═══ Data provided

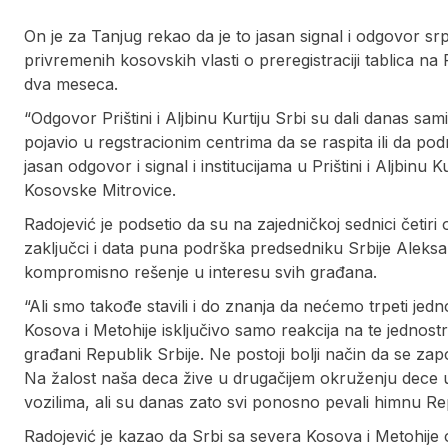
On je za Tanjug rekao da je to jasan signal i odgovor sr
privremenih kosovskih vlasti o preregistraciji tablica n
dva meseca.
“Odgovor Prištini i Aljbinu Kurtiju Srbi su dali danas s
pojavio u regstracionim centrima da se raspita ili da pod
jasan odgovor i signal i institucijama u Prištini i Aljbinu
Kosovske Mitrovice.
Radojević je podsetio da su na zajedničkoj sednici četiri
zaključci i data puna podrška predsedniku Srbije Aleks
kompromisno rešenje u interesu svih građana.
“Ali smo takođe stavili i do znanja da nećemo trpeti jedn
Kosova i Metohije isključivo samo reakcija na te jednos
građani Republik Srbije. Ne postoji bolji način da se z
Na žalost naša deca žive u drugačijem okruženju dece u
vozilima, ali su danas zato svi ponosno pevali himnu Rep
Radojević je kazao da Srbi sa severa Kosova i Metohij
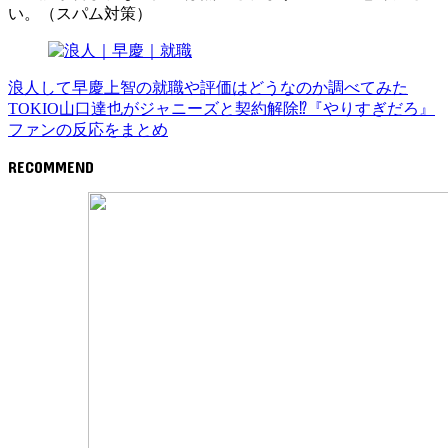
い。（スパム対策）
浪人して早慶上智の就職や評価はどうなのか調べてみた
TOKIO山口達也がジャニーズと契約解除⁉『やりすぎだろ』
ファンの反応をまとめ
RECOMMEND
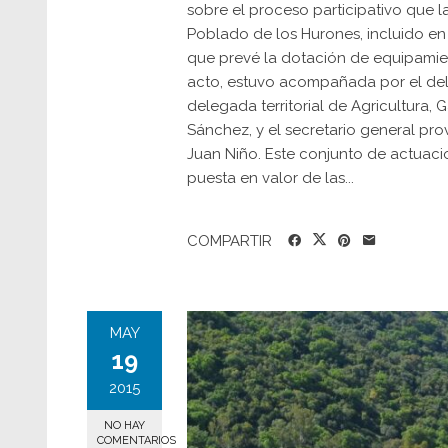
sobre el proceso participativo que l
Poblado de los Hurones, incluido en la
que prevé la dotación de equipamien
acto, estuvo acompañada por el deleg
delegada territorial de Agricultura, 
Sánchez, y el secretario general prov
Juan Niño. Este conjunto de actuaci
puesta en valor de las...
COMPARTIR
MAY
19
2015
NO HAY
COMENTARIOS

══════

Set down exactly the lines running from the beginning of the entries above to the line that contains "pojavio u regstracionim", including both, and leave out pictures.

On je za Tanjug rekao da je to jasan signal i odgovor sr
privremenih kosovskih vlasti o preregistraciji tablica n
dva meseca.
“Odgovor Prištini i Aljbinu Kurtiju Srbi su dali danas s
pojavio u regstracionim centrima da se raspita ili da pod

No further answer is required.